I will review and update accordingly.
> >> > +/* Wait for completion of an IST change */
> >> > +static int gicv5_irs_ist_wait_for_idle(struct gicv5_irs_chip_data
> >> > *irs_data)
> >> > +{
> >> > + int ret;
> >> > + u32 val;
> >> > +
> >> > + ret = readl_relaxed_poll_timeout_atomic(
> >> > + irs_data->irs_base + GICV5_IRS_IST_STATUSR, val,
> >> > + FIELD_GET(GICV5_IRS_IST_STATUSR_IDLE, val), 1,
> >> > + USEC_PER_SEC);
> >> > +
> >>
> >> What is the significance of the 1 second timeout? This is probably
> >> a million times longer than I would expect any hardware interaction
> >> to be specified to take. Are you waiting for another thread here?
> >
> > It is arbitrary, agreed.
>
> Can you make either much shorter, or non-atomic then?

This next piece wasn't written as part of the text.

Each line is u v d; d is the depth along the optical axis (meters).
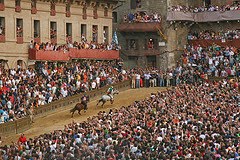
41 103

Yes sure (and try to consolidate them as Thomas correctly pointed out).
> >> > + l2istsz = BIT(n + 1);
> >> > + if (l2istsz > KMALLOC_MAX_SIZE) {
> >> > + u8 lpi_id_cap = ilog2(KMALLOC_MAX_SIZE) - 2 + istsz;
> >> > +
> >> > + pr_warn("Limiting LPI ID bits from %u to %u\n",
> >> > + lpi_id_bits, lpi_id_cap);
> >> > + lpi_id_bits = lpi_id_cap;
> >> > + l2istsz = KMALLOC_MAX_SIZE;
> >> > + }
> >>
> >> The use of KMALLOC_MAX_SIZE seem arbitrary here. I remember discussing
> >> this in the past and concluding that this is fine for all cases
> >> that may be relevant, but it would be good to explain the reasoning
> >> in a comment.
> >
> > We need contiguous physical memory that can be < PAGE_SIZE or larger.
> >
> > For allocations larger than the allocator caches kmalloc hands over to
> > the page allocator, MAX_ORDER is reflected into KMALLOC_MAX_SIZE AFAIU.
> >
> > That's the reasoning. Does it make sense ?
>
> I'm more worried about what happens when KMALLOC_MAX_SIZE is
> really small -- did you show that the allocation is still
> going to work, or is this likely to cause runtime problems?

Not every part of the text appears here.